◆ Exercise prompt ◆
Please write out every entry below, word for word.

◆ Material provided ◆

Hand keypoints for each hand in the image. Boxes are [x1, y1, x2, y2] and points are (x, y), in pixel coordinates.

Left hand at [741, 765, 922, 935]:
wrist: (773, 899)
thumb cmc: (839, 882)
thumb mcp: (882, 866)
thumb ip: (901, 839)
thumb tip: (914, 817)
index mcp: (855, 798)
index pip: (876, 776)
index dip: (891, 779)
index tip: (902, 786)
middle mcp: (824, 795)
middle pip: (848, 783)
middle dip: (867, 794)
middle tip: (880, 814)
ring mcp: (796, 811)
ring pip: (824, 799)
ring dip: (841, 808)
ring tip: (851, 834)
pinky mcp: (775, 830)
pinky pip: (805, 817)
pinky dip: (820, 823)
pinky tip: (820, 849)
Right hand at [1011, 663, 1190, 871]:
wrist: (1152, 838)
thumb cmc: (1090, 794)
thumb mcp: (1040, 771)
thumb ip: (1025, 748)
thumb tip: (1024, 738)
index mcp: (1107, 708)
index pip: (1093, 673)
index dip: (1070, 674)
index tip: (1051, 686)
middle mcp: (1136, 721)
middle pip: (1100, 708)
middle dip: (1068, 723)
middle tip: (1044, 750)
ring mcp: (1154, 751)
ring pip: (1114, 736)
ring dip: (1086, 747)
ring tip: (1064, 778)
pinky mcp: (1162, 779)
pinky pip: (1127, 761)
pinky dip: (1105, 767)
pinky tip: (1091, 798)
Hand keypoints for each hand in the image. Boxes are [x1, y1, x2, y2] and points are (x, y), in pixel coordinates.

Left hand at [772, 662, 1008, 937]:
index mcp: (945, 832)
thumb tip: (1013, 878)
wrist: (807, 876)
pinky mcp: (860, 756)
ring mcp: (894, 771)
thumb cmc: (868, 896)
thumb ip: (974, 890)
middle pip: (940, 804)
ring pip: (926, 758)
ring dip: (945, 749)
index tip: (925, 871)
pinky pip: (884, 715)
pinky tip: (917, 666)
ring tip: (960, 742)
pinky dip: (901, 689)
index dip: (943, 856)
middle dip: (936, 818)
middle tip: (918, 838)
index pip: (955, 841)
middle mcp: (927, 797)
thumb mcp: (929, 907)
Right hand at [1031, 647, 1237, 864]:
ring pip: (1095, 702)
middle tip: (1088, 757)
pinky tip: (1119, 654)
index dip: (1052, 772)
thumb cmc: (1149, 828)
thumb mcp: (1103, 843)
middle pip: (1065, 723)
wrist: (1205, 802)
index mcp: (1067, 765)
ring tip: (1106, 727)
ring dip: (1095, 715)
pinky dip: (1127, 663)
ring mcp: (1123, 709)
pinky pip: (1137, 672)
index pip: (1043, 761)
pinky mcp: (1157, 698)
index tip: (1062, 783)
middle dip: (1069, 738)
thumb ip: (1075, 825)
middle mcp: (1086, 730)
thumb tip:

◆ Answer to this exercise ◆
Hand keypoints for each hand in the image. Boxes are [x1, y1, x2, y2] and points are (x, y), in pixel coordinates.

Left hand at [741, 765, 922, 935]:
wrist: (773, 899)
thumb cmc: (839, 882)
thumb mcp: (882, 866)
thumb ip: (901, 839)
thumb tip: (914, 817)
index mcp: (855, 798)
index pip: (876, 776)
index dip: (891, 779)
index tip: (902, 786)
middle mcp: (824, 795)
middle pip: (848, 783)
middle dip: (867, 794)
middle tip: (880, 814)
ring mcp: (796, 811)
ring pip: (824, 799)
ring dip: (841, 808)
ring tip: (851, 834)
pinky mcp: (775, 830)
pinky pip: (805, 817)
pinky dip: (820, 823)
pinky tip: (820, 849)
Right hand at [1011, 663, 1190, 871]:
wrist: (1152, 838)
thumb cmc: (1090, 794)
thumb mcp: (1040, 771)
thumb ip: (1025, 748)
thumb tip: (1024, 738)
index mcp: (1107, 708)
index pip: (1093, 673)
index dip: (1070, 674)
index tip: (1051, 686)
middle mcp: (1136, 721)
middle pip: (1100, 708)
middle dip: (1068, 723)
middle tip: (1044, 750)
ring mcp: (1154, 751)
ring pip: (1114, 736)
ring dip: (1086, 747)
ring tip: (1064, 778)
pinky mcp: (1162, 779)
pinky pip: (1127, 761)
pinky dip: (1105, 767)
pinky tip: (1091, 798)
Hand keypoints for each hand in the image. Boxes are [x1, y1, x2, y2] and points are (x, y), in pixel coordinates.

Left hand at [772, 662, 1008, 937]:
index mcp: (945, 832)
thumb tip: (1013, 878)
wrist: (807, 876)
pinky mcp: (860, 756)
ring mcp: (894, 771)
thumb cmc: (868, 896)
thumb ip: (974, 890)
middle pip: (940, 804)
ring pip: (926, 758)
ring dip: (945, 749)
index tip: (925, 871)
pinky pip: (884, 715)
pinky tip: (917, 666)
ring tip: (960, 742)
pinky dip: (901, 689)
index dip: (943, 856)
middle dip: (936, 818)
middle tip: (918, 838)
index pip: (955, 841)
middle mcp: (927, 797)
thumb mcp: (929, 907)
Right hand at [1031, 647, 1237, 864]:
ring pip: (1095, 702)
middle tip: (1088, 757)
pinky tip: (1119, 654)
index dip: (1052, 772)
thumb cmc: (1149, 828)
thumb mcp: (1103, 843)
middle pip: (1065, 723)
wrist: (1205, 802)
index mcp: (1067, 765)
ring tip: (1106, 727)
ring dip: (1095, 715)
pinky dip: (1127, 663)
ring mcp: (1123, 709)
pinky pip: (1137, 672)
index pip: (1043, 761)
pinky mcp: (1157, 698)
index tip: (1062, 783)
middle dip: (1069, 738)
thumb ip: (1075, 825)
middle mcp: (1086, 730)
thumb tip:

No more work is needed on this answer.